───── VORLIEGENDER TEXT ─────

Mein Eindruck ist insgesamt sehr positiv. Dinge, die Pat und Linda Parelli ihren Schülern lehren, entsprechen in vielen Teilen auch dem, was wir „unseren“ Schülern zum Thema „Die Natur des Pferdes“ mitteilen. Bei den Parellis ist der Teil sehr viel stärker gewichtet, als das bei uns – leider – derzeit noch der Fall ist.

Was hat Sie am meisten beeindruckt?

Mich hat beeindruckt, mit wie viel Zeit und innerer Zuneigung sich die Parellis auf die einzelnen Pferde einstellen. Ihr gedanklicher Ansatz basiert auf dem Prinzip „mit Pferden zu spielen“. Der spielerische Umgang mit den Pferden kann auch uns helfen, um das eine oder andere Problem, das sich in der Ausbildung ergibt, zu überwinden.

Bei dieser Begegnung kann man sicherlich von einem fast schon historischen Moment sprechen!

Ob es ein historischer Moment war, weiß ich nicht. Das müssen andere beurteilen. Doch ich bin Herrn Zettl außerordentlich dankbar, dass er mir mit echter Hartnäckigkeit immer wieder versichert hat, dass ich mich mit den Parellis treffen solle, weil unsere Vorstellungen von der Ausbildung der Pferde gar nicht weit auseinanderliegen. Herr Zettl hat Recht behalten. Das was ich erlebt habe, deckt sich genau mit dem, was Herr Zettl mir so häufig via Mail bzw. in Gesprächen gesagt hatte.

Worin sehen Sie Parallelen? Wo sehen Sie Unterschiede?

───── QUELLDATEN ─────

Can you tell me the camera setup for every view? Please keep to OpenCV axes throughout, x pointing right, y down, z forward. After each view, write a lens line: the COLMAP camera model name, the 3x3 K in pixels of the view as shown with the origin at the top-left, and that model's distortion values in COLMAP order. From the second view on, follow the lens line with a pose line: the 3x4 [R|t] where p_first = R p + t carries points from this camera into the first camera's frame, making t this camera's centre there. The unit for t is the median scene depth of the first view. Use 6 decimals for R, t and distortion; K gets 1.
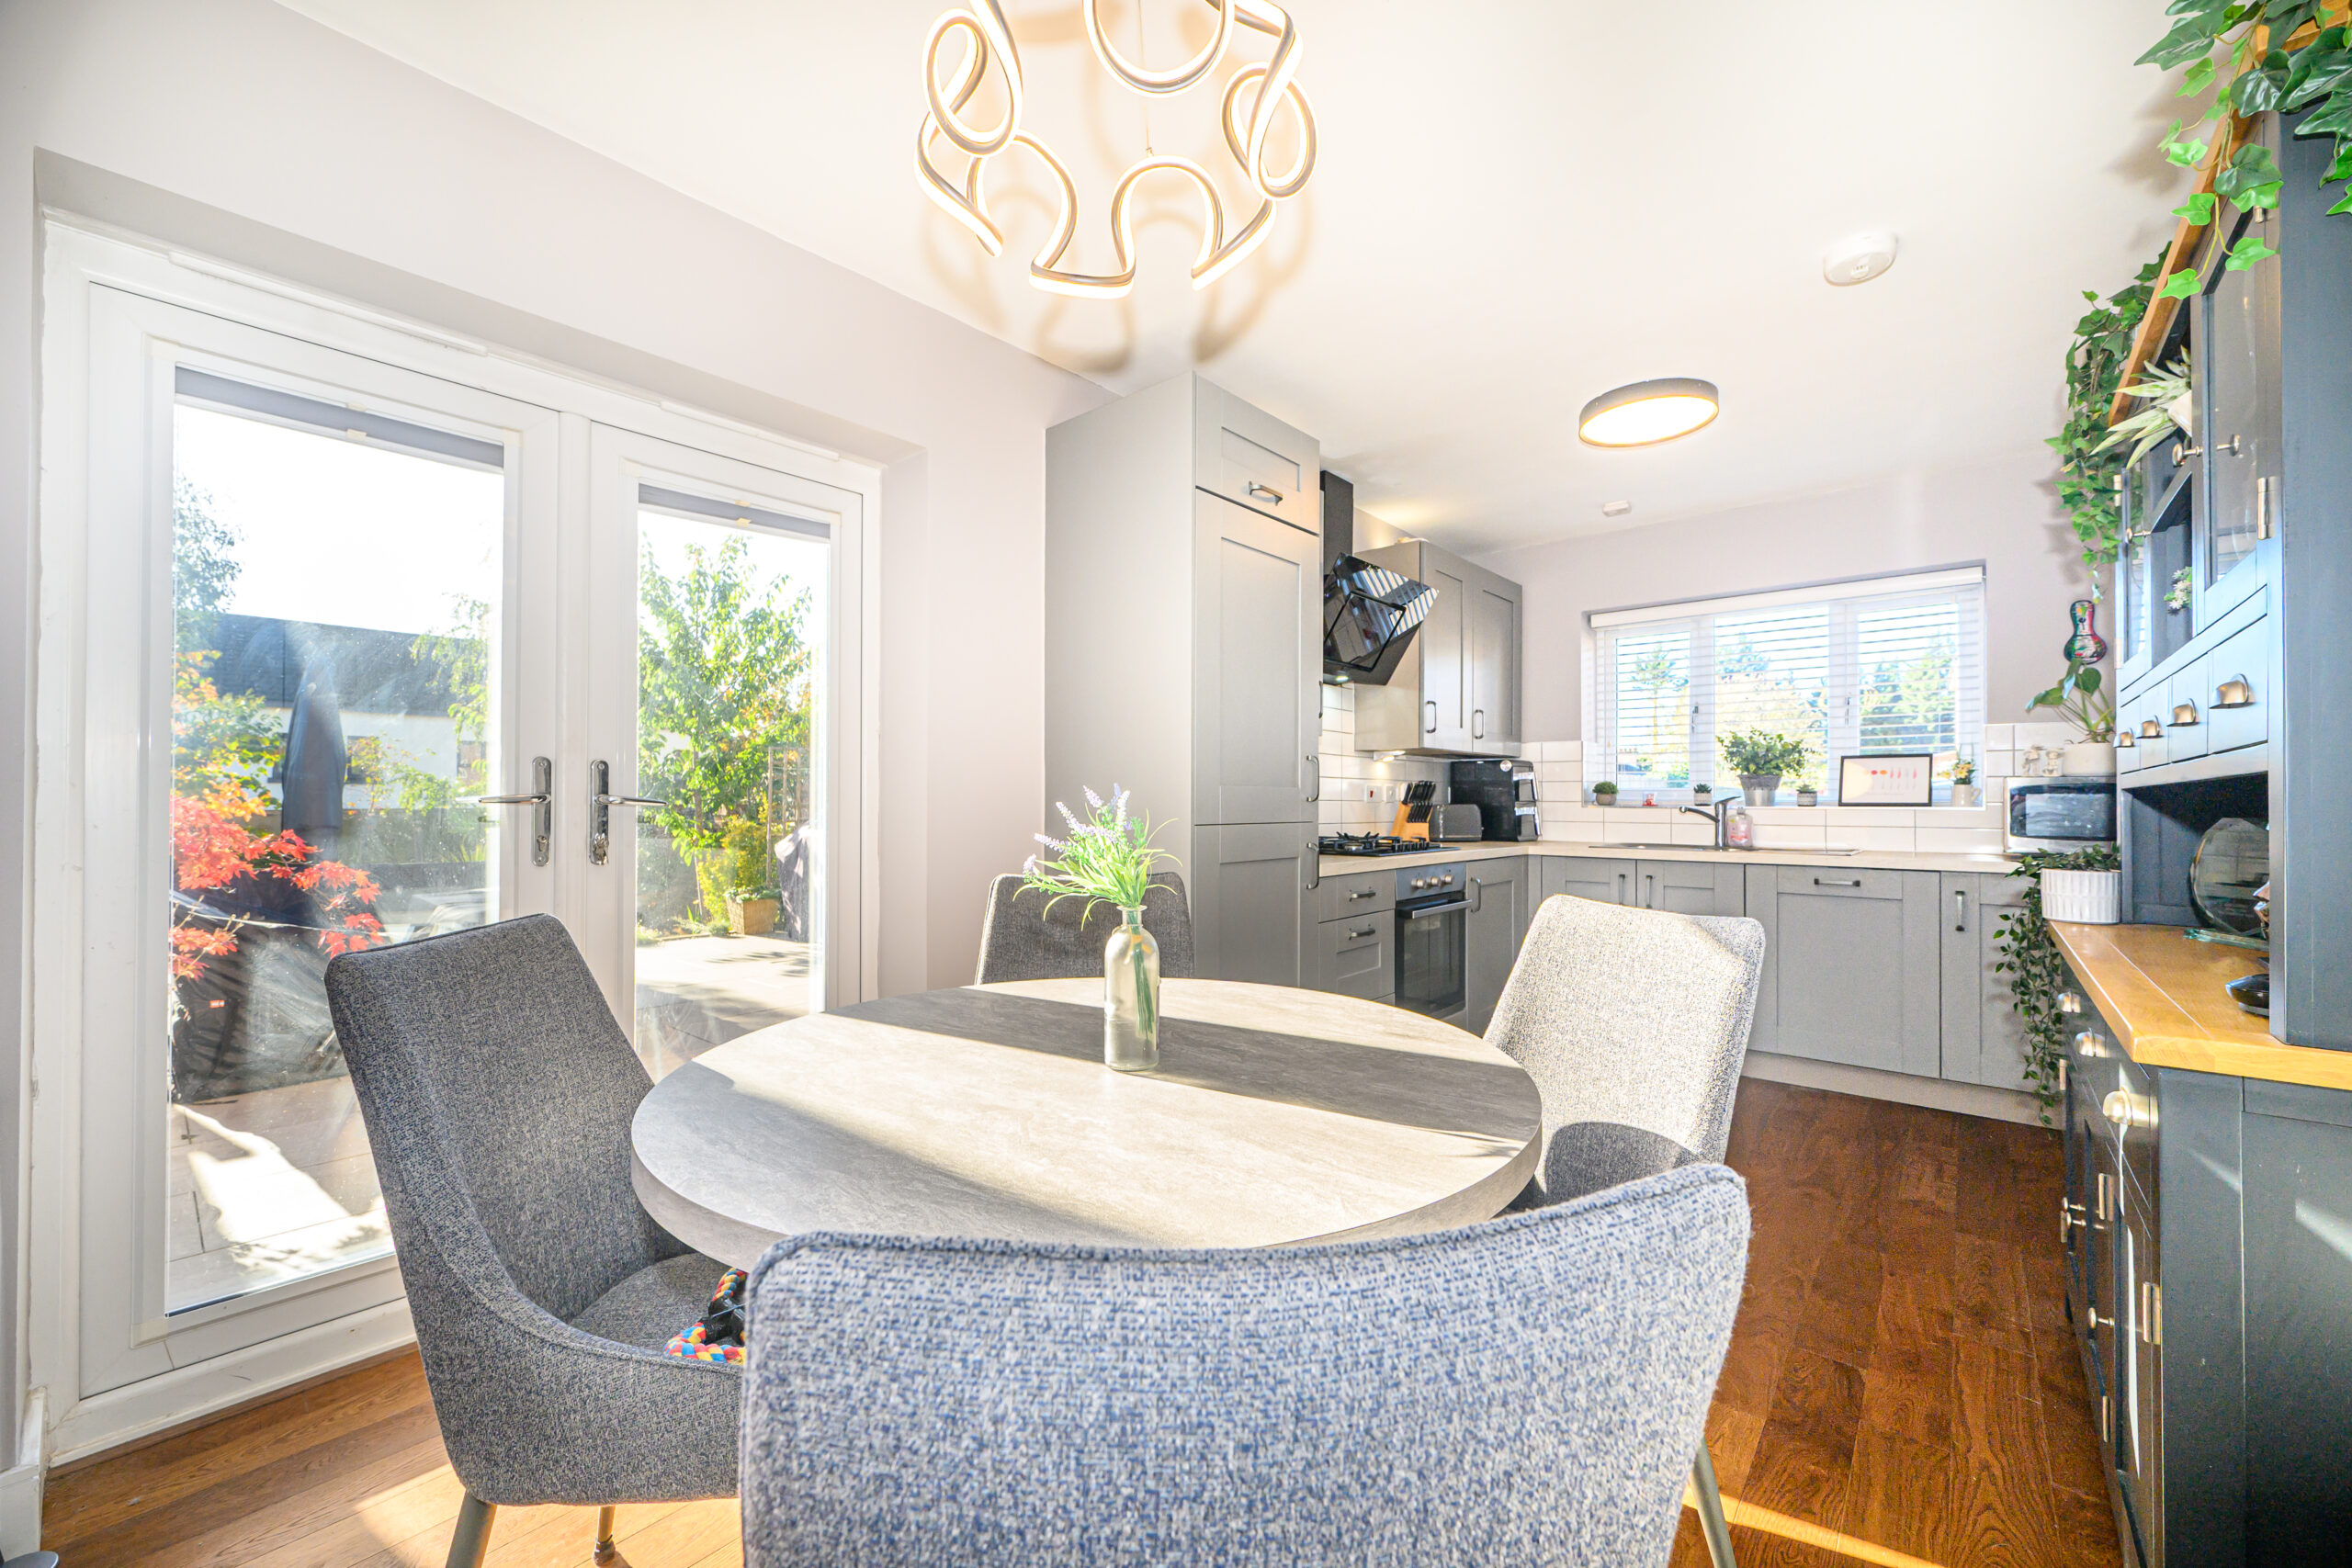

─────

ARBEITSAUFTRÄGE
1: Welche Personen werden im Text über die Parellis namentlich genannt? Führe alle auf.
2: Prüfe anhand des Textes über die Parellis, ob die folgenden Aussagen zutreffen, und belege jede Antwort mit einem wörtlichen Zitat:
(a) Herr Zettl hat der antwortenden Person wiederholt zu einem Treffen mit den Parellis geraten.
(b) Die antwortende Person bezeichnet die Begegnung selbst als historischen Moment.
(c) Bei den Parellis wird der Teil zur Natur des Pferdes schwächer gewichtet als bei der antwortenden Person.
3: Führe den Text über die Parellis im Anschluss an seinen letzten Satz weiter.

ERWARTETE ERGEBNISSE
1: Pat Parelli, Linda Parelli, Herr Zettl

2:
(a) Ja: „dass er mir mit echter Hartnäckigkeit immer wieder versichert hat, dass ich mich mit den Parellis treffen solle“
(b) Nein: „Ob es ein historischer Moment war, weiß ich nicht. Das müssen andere beurteilen.“
(c) Nein: „Bei den Parellis ist der Teil sehr viel stärker gewichtet, als das bei uns – leider – derzeit noch der Fall ist.“

3:
Die Parallelen sehe ich dort, wo es um das Wohlergehen des Pferdes geht, dort, wo erläutert ist, wie die Natur des Pferdes reagiert, warum es sich in bestimmten Situationen so und nicht anders verhält. Im Gegensatz zu unserer Reitausbildung widmen sich die Parellis diesem Thema viel intensiver als wir es tun. Im Nachhinein betrachtet, bedaure ich, dass ich mich in meiner Funktion als Leiter der Abteilung Ausbildung, die ich über Jahrzehnte innehatte, mich diesem Thema nicht schon früher geöffnet habe.

Den Unterschied zwischen den Parellis und uns sehe ich an der Stelle, an der es um die gymnastizie- rende Ausbildung eines Pferdes geht. Die Ausbildung eines Pferdes gemäß der Skala der Ausbildung (so wie sie in den Richtlinien für Reiten und Fahren der Deutschen Reiterlichen Vereinigung festgeschrieben sind) kennen die Parellis – noch – nicht. Die dressurmäßige Arbeit im Sinne eines Gymnastizierungsprozesses ist bisher nicht das entscheidendeThema von Linda und Pat Parelli und ihren Schülern gewesen. Also: An dieser Stelle unterscheiden wir uns.

Sehen Sie die Möglichkeit, die Zusammenarbeit zu vertiefen? Wie würde das konkret aussehen?

Ich sehe die Möglichkeit, die Zusammenarbeit zu vertiefen. Dabei gehe ich davon aus, dass es zu einer echten Win-win-Situation kommt. Wir erhalten Ideen, wie wir die Arbeit am Boden mit den Pferden verbessern können und was wir daraus ableiten können für die Ausbildung vom Sattel aus.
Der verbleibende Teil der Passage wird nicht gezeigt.